### [TASK DESCRIPTION]
Using the records below, output the stretch that opens with the line containing "Figure 6. The" and closes with the line containing "Flowchart depicting the study.", exactly and including both lines, with nothing more.

### [MATERIAL FOR THIS TASK]
Segment Open

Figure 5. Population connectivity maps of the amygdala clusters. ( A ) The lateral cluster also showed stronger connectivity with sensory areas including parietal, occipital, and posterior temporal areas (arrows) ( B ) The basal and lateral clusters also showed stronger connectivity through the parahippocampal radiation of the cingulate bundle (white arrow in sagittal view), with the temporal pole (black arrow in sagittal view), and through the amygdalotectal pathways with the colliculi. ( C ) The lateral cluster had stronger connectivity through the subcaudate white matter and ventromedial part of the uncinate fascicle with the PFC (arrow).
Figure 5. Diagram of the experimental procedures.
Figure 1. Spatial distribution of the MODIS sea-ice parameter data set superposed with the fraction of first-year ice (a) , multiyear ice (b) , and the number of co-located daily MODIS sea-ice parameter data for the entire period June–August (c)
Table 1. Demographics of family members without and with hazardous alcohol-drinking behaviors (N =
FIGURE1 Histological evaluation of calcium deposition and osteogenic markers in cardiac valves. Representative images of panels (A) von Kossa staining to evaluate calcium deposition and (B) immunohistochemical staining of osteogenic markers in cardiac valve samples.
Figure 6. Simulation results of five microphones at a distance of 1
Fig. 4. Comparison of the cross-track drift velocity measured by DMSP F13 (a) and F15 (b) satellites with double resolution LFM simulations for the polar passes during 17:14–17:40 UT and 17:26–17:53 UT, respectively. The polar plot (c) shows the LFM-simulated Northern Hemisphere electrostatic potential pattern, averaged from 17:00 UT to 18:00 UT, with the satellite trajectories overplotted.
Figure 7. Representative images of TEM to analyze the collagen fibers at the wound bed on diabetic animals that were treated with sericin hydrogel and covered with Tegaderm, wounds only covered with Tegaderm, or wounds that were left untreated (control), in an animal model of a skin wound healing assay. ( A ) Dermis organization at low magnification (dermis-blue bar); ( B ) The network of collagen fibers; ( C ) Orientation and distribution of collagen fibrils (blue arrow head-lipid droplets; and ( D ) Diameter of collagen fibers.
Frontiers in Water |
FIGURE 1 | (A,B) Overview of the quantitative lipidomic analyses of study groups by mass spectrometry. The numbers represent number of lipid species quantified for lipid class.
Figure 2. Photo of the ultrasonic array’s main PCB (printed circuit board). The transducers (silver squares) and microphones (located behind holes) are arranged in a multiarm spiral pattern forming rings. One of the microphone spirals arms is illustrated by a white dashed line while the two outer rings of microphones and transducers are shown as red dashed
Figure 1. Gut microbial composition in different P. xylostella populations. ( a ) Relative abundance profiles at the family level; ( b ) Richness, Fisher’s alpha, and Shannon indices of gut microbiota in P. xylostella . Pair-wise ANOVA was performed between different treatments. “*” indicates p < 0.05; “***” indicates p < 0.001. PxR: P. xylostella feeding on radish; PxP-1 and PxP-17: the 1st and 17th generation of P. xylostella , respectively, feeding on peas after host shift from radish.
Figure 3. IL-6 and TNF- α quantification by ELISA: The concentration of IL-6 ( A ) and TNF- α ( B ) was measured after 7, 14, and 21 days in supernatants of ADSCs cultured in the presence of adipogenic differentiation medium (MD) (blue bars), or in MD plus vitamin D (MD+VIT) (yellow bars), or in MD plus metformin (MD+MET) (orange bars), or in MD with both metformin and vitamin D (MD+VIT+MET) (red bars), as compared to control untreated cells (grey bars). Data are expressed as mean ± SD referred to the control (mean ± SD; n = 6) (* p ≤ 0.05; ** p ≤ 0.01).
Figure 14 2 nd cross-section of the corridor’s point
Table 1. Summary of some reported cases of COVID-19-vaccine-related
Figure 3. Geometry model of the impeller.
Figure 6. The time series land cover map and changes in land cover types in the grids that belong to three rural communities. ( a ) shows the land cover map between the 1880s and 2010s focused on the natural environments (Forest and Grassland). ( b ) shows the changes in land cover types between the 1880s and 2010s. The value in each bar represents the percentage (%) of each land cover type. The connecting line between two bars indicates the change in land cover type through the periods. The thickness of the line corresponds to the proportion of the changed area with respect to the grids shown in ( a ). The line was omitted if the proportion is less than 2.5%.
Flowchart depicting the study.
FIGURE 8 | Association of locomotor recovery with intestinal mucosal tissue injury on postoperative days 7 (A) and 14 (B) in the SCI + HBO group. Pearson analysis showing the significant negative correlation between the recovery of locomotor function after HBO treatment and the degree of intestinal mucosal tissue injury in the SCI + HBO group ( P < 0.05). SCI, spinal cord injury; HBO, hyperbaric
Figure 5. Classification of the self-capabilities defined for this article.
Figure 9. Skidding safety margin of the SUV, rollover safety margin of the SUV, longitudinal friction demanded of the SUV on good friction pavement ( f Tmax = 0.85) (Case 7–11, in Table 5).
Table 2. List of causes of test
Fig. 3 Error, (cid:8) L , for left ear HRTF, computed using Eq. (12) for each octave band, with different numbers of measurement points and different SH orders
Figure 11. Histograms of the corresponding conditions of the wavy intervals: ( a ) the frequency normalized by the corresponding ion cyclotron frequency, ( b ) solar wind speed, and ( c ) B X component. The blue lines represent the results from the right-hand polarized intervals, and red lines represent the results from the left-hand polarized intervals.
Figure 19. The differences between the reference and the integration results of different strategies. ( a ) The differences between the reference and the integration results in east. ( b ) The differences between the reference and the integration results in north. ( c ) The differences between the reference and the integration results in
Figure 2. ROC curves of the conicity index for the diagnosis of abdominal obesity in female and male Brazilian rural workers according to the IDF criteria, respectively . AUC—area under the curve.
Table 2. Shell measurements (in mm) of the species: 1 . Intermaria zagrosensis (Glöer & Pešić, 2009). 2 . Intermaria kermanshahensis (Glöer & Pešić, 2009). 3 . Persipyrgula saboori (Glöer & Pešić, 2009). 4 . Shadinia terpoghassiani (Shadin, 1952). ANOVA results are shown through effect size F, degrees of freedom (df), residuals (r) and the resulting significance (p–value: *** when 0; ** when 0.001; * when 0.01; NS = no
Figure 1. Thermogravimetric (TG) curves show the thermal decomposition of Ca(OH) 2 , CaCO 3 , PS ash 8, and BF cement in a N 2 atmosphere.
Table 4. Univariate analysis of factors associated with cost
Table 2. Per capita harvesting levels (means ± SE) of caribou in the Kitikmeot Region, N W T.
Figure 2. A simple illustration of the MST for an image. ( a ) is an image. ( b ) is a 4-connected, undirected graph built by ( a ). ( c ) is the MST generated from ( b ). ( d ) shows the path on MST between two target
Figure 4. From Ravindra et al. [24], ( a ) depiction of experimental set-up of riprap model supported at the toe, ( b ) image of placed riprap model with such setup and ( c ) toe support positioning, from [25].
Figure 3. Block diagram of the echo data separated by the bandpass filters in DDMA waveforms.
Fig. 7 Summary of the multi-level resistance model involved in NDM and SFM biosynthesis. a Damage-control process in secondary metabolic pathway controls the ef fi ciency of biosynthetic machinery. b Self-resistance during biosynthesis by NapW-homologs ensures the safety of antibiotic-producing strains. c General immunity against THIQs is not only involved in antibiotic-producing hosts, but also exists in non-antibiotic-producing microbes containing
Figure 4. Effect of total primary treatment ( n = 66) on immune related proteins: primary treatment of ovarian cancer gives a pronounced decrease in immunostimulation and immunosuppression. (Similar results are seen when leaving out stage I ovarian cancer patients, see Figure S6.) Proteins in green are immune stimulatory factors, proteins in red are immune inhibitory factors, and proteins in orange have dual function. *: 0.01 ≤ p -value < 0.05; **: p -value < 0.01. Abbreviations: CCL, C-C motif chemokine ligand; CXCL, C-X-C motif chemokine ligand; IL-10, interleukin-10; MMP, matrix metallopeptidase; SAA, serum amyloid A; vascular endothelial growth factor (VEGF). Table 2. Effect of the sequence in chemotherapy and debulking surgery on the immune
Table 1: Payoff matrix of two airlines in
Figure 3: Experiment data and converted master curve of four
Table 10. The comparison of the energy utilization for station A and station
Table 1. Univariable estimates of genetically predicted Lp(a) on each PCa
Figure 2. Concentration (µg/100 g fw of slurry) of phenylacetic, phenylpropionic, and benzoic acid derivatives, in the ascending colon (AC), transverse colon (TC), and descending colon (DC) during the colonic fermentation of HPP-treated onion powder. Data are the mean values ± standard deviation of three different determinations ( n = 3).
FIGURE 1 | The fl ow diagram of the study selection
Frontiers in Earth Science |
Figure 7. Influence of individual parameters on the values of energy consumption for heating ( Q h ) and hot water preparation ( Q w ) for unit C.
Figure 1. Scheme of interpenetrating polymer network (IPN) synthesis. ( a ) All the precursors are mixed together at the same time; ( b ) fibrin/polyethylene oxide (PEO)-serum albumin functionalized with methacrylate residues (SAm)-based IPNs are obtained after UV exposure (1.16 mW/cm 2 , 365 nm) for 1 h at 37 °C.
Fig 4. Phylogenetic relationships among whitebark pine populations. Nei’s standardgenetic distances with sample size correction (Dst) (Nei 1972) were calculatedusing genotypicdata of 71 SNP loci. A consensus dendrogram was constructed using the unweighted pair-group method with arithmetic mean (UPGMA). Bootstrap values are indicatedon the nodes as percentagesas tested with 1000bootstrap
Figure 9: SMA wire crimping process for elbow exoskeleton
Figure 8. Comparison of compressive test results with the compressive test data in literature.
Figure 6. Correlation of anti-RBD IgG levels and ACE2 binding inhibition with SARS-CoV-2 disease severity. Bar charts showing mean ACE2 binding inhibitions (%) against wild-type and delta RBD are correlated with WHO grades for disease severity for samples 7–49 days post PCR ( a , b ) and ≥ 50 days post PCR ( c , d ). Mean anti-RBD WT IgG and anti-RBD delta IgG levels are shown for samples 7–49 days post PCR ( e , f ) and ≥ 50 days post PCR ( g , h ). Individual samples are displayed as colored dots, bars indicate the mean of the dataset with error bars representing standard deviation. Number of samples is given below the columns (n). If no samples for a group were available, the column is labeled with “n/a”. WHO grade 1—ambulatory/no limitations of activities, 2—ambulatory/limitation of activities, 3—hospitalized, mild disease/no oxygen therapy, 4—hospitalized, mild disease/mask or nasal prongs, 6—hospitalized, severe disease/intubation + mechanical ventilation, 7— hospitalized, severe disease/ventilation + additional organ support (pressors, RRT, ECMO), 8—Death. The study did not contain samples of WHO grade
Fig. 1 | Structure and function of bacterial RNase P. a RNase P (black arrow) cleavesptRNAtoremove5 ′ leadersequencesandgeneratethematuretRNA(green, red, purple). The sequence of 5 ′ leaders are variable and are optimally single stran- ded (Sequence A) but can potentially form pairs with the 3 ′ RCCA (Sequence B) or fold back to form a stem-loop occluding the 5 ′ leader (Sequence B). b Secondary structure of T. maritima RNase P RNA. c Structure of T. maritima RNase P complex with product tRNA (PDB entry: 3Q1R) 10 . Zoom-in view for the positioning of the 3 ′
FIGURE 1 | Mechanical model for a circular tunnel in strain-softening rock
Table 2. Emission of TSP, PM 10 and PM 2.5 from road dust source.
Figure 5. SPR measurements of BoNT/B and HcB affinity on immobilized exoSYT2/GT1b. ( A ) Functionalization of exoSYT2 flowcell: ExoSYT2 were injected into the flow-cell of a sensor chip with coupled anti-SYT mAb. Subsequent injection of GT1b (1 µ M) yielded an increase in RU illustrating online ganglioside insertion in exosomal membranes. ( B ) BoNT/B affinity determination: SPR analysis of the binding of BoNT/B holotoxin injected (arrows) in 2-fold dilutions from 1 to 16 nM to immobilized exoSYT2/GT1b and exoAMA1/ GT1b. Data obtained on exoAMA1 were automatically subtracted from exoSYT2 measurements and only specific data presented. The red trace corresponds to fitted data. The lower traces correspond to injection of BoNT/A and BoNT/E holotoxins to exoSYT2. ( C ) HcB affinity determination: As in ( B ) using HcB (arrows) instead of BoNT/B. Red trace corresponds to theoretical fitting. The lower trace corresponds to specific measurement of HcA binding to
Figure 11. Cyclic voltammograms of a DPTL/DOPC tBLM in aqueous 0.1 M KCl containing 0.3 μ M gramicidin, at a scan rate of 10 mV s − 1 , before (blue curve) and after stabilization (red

Segment Closed

### [SOLUTION]
Figure 6. The time series land cover map and changes in land cover types in the grids that belong to three rural communities. ( a ) shows the land cover map between the 1880s and 2010s focused on the natural environments (Forest and Grassland). ( b ) shows the changes in land cover types between the 1880s and 2010s. The value in each bar represents the percentage (%) of each land cover type. The connecting line between two bars indicates the change in land cover type through the periods. The thickness of the line corresponds to the proportion of the changed area with respect to the grids shown in ( a ). The line was omitted if the proportion is less than 2.5%.
Flowchart depicting the study.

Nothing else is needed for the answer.